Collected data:
- Opening Delimiter -
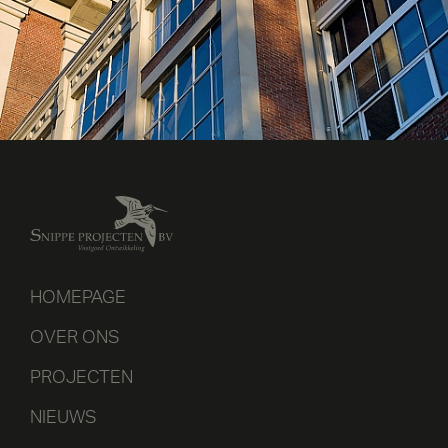
HOMEPAGE
OVER ONS
PROJECTEN
NIEUWS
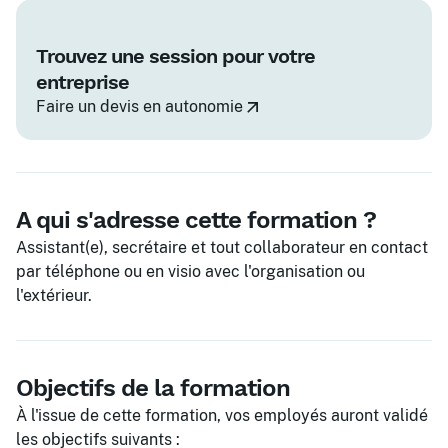
Trouvez une session pour votre
entreprise
Faire un devis en autonomie
A qui s'adresse cette formation ?
Assistant(e), secrétaire et tout collaborateur en contact
par téléphone ou en visio avec l'organisation ou
l'extérieur.
Objectifs de la formation
À l'issue de cette formation, vos employés auront validé
les objectifs suivants :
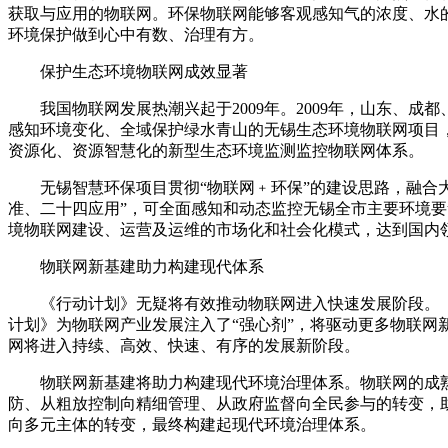
获取与应用的物联网。环保物联网能够客观感知气的浓度、水
环境保护做到心中有数、治理有方。
保护生态环境物联网成效显著
我国物联网发展热潮兴起于2009年。2009年，山东、成
感知环境变化、全域保护绿水青山的无锡生态环境物联网项目
资源化、资源智慧化的新型生态环境监测监控物联网体系。
无锡智慧环保项目贯彻“物联网﹢环保”的建设思路，融合大
准、二十四应用”，可全面感知和动态监控无锡全市主要环境
境物联网建设、运营及运维的市场化和社会化模式，达到国内
物联网新基建助力构建现代体系
《行动计划》无疑将有效推动物联网进入快速发展阶段。《行
计划》为物联网产业发展注入了“强心剂”，将驱动更多物联
网将进入持续、高效、快速、有序的发展新阶段。
物联网新基建将助力构建现代环境治理体系。物联网的成熟
防、从粗放控制向精细管理、从政府监督向全民参与的转变，
向多元主体的转变，最终构建起现代环境治理体系。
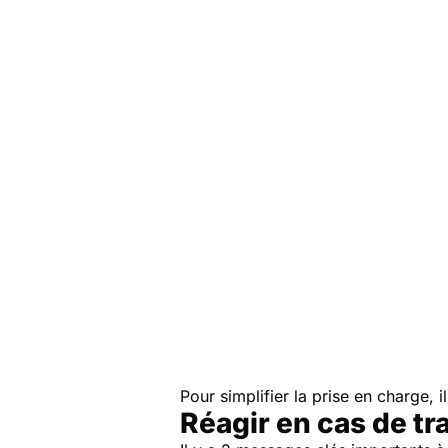
Pour simplifier la prise en charge, 
Réagir en cas de t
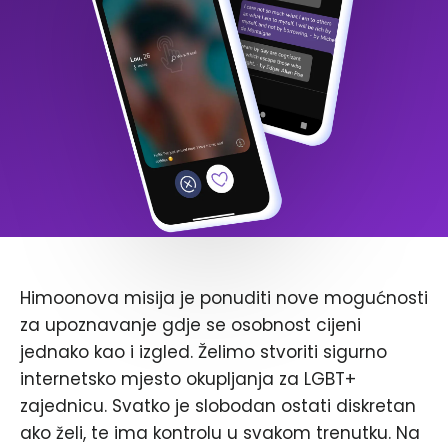
Himoonova misija je ponuditi nove mogućnosti
za upoznavanje gdje se osobnost cijeni
jednako kao i izgled. Želimo stvoriti sigurno
internetsko mjesto okupljanja za LGBT+
zajednicu. Svatko je slobodan ostati diskretan
ako želi, te ima kontrolu u svakom trenutku. Na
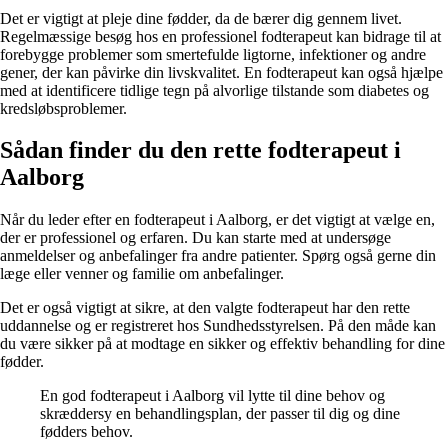
Det er vigtigt at pleje dine fødder, da de bærer dig gennem livet.
Regelmæssige besøg hos en professionel fodterapeut kan bidrage til at
forebygge problemer som smertefulde ligtorne, infektioner og andre
gener, der kan påvirke din livskvalitet. En fodterapeut kan også hjælpe
med at identificere tidlige tegn på alvorlige tilstande som diabetes og
kredsløbsproblemer.
Sådan finder du den rette fodterapeut i
Aalborg
Når du leder efter en fodterapeut i Aalborg, er det vigtigt at vælge en,
der er professionel og erfaren. Du kan starte med at undersøge
anmeldelser og anbefalinger fra andre patienter. Spørg også gerne din
læge eller venner og familie om anbefalinger.
Det er også vigtigt at sikre, at den valgte fodterapeut har den rette
uddannelse og er registreret hos Sundhedsstyrelsen. På den måde kan
du være sikker på at modtage en sikker og effektiv behandling for dine
fødder.
En god fodterapeut i Aalborg vil lytte til dine behov og
skræddersy en behandlingsplan, der passer til dig og dine
fødders behov.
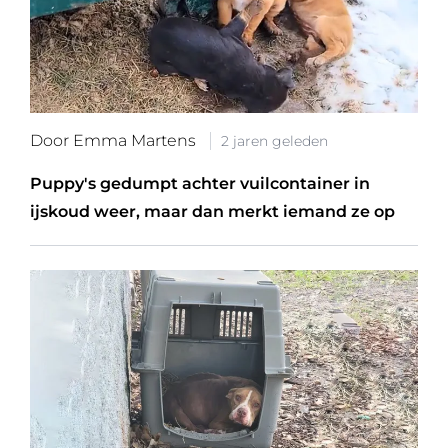
Door Emma Martens
2 jaren geleden
Puppy's gedumpt achter vuilcontainer in
ijskoud weer, maar dan merkt iemand ze op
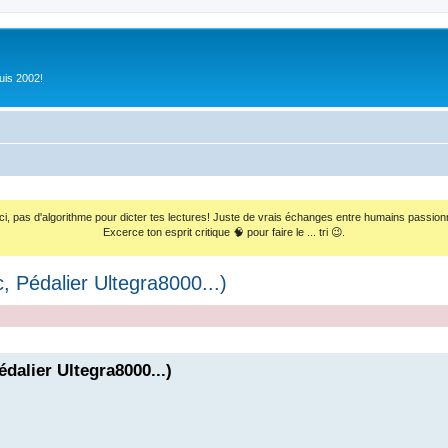
uis 2002!
ci, pas d'algorithme pour dicter tes lectures! Juste de vrais échanges entre humains passion
Excerce ton esprit critique 🧠 pour faire le ... tri 😉.
, Pédalier Ultegra8000...)
édalier Ultegra8000...)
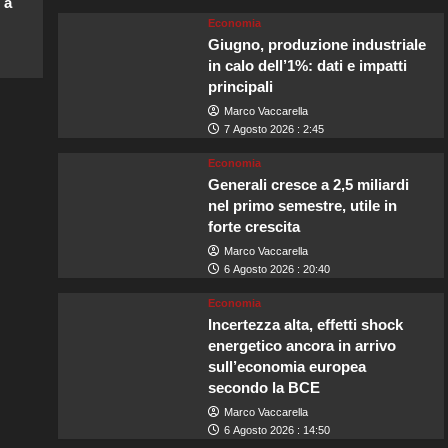
 a
Economia
Giugno, produzione industriale
in calo dell’1%: dati e impatti
principali
Marco Vaccarella
7 Agosto 2026 : 2:45
Economia
Generali cresce a 2,5 miliardi
nel primo semestre, utile in
forte crescita
Marco Vaccarella
6 Agosto 2026 : 20:40
Economia
Incertezza alta, effetti shock
energetico ancora in arrivo
sull’economia europea
secondo la BCE
Marco Vaccarella
6 Agosto 2026 : 14:50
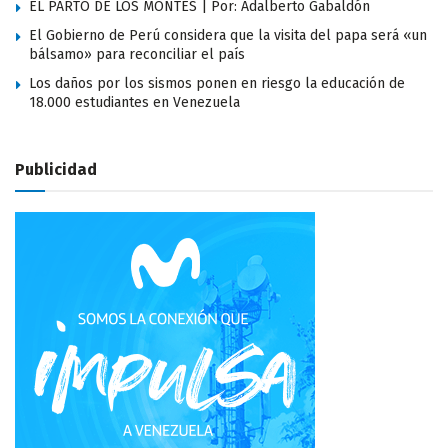
EL PARTO DE LOS MONTES | Por: Adalberto Gabaldón
El Gobierno de Perú considera que la visita del papa será «un
bálsamo» para reconciliar el país
Los daños por los sismos ponen en riesgo la educación de
18.000 estudiantes en Venezuela
Publicidad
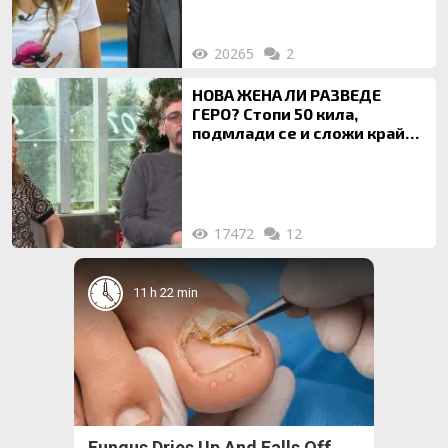
20265
2
НОВА ЖЕНА ЛИ РАЗВЕДЕ
ГЕРО? Стопи 50 кила,
подмлади се и сложи край
на 20-годишен брак
17472
12
11 h 22 min
Fungus Dries Up And Falls Off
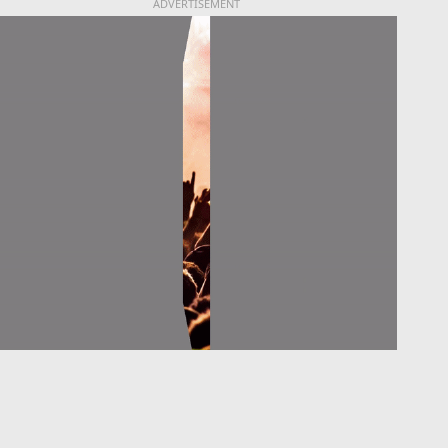
ADVERTISEMENT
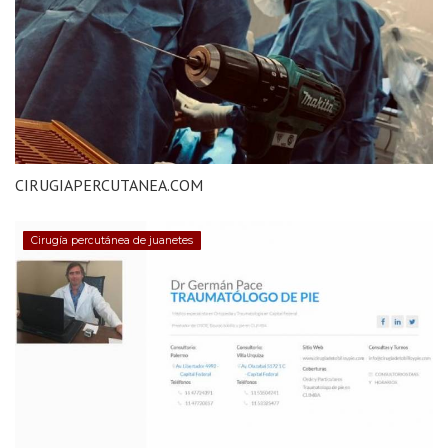
CIRUGIAPERCUTANEA.COM
Cirugía percutánea de juanetes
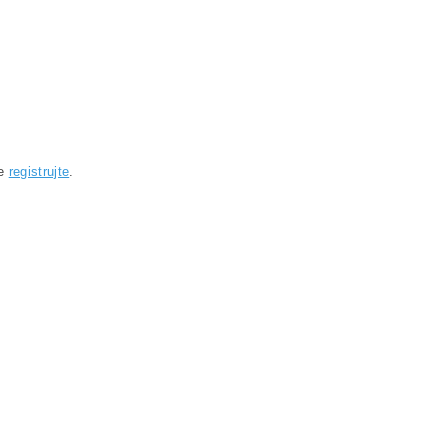
se
registrujte
.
- Closing Delimiter -
§ Required action
The answer should consist only of the lines above from the one with "Himoonova misija je ponuditi nove mogućnosti" through the one with "Når du leder", repeated exactly, with no pictures among them.

§ Answer section
Himoonova misija je ponuditi nove mogućnosti
za upoznavanje gdje se osobnost cijeni
jednako kao i izgled. Želimo stvoriti sigurno
internetsko mjesto okupljanja za LGBT+
zajednicu. Svatko je slobodan ostati diskretan
ako želi, te ima kontrolu u svakom trenutku. Na
Det er vigtigt at pleje dine fødder, da de bærer dig gennem livet.
Regelmæssige besøg hos en professionel fodterapeut kan bidrage til at
forebygge problemer som smertefulde ligtorne, infektioner og andre
gener, der kan påvirke din livskvalitet. En fodterapeut kan også hjælpe
med at identificere tidlige tegn på alvorlige tilstande som diabetes og
kredsløbsproblemer.
Sådan finder du den rette fodterapeut i
Aalborg
Når du leder efter en fodterapeut i Aalborg, er det vigtigt at vælge en,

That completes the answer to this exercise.